Records for processing –

========================================================================

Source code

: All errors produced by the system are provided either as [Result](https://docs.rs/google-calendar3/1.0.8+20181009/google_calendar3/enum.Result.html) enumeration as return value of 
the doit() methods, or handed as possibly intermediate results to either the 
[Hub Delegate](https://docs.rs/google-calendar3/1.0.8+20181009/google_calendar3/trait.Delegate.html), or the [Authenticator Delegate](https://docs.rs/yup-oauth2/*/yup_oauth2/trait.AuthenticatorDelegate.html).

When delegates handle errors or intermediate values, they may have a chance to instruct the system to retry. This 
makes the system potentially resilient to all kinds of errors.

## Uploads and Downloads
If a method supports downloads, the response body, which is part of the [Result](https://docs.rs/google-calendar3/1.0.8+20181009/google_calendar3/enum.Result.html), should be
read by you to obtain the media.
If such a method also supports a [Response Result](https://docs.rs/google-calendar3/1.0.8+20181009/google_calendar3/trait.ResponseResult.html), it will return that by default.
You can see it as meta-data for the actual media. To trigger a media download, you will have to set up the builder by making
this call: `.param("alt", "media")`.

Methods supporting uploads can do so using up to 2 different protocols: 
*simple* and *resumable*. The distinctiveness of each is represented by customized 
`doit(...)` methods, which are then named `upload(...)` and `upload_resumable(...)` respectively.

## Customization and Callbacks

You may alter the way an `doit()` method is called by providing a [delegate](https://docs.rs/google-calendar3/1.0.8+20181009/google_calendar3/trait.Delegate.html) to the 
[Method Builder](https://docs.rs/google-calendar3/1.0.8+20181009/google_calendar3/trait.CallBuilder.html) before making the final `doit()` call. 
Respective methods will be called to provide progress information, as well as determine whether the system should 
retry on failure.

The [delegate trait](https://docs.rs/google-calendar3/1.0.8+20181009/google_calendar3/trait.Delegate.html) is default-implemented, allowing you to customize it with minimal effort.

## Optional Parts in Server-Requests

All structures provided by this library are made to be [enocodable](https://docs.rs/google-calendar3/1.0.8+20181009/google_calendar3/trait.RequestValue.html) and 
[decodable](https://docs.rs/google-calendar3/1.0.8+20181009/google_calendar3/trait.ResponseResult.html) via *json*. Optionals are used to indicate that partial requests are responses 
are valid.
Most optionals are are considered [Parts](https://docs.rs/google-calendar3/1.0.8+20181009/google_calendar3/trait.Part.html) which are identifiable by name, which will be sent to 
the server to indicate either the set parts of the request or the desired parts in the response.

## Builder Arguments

========================================================================

Your job is to print exactly the lines that run from the top of the entries through the line with "## Uploads and Downloads", and no others.

Source code

: All errors produced by the system are provided either as [Result](https://docs.rs/google-calendar3/1.0.8+20181009/google_calendar3/enum.Result.html) enumeration as return value of 
the doit() methods, or handed as possibly intermediate results to either the 
[Hub Delegate](https://docs.rs/google-calendar3/1.0.8+20181009/google_calendar3/trait.Delegate.html), or the [Authenticator Delegate](https://docs.rs/yup-oauth2/*/yup_oauth2/trait.AuthenticatorDelegate.html).

When delegates handle errors or intermediate values, they may have a chance to instruct the system to retry. This 
makes the system potentially resilient to all kinds of errors.

## Uploads and Downloads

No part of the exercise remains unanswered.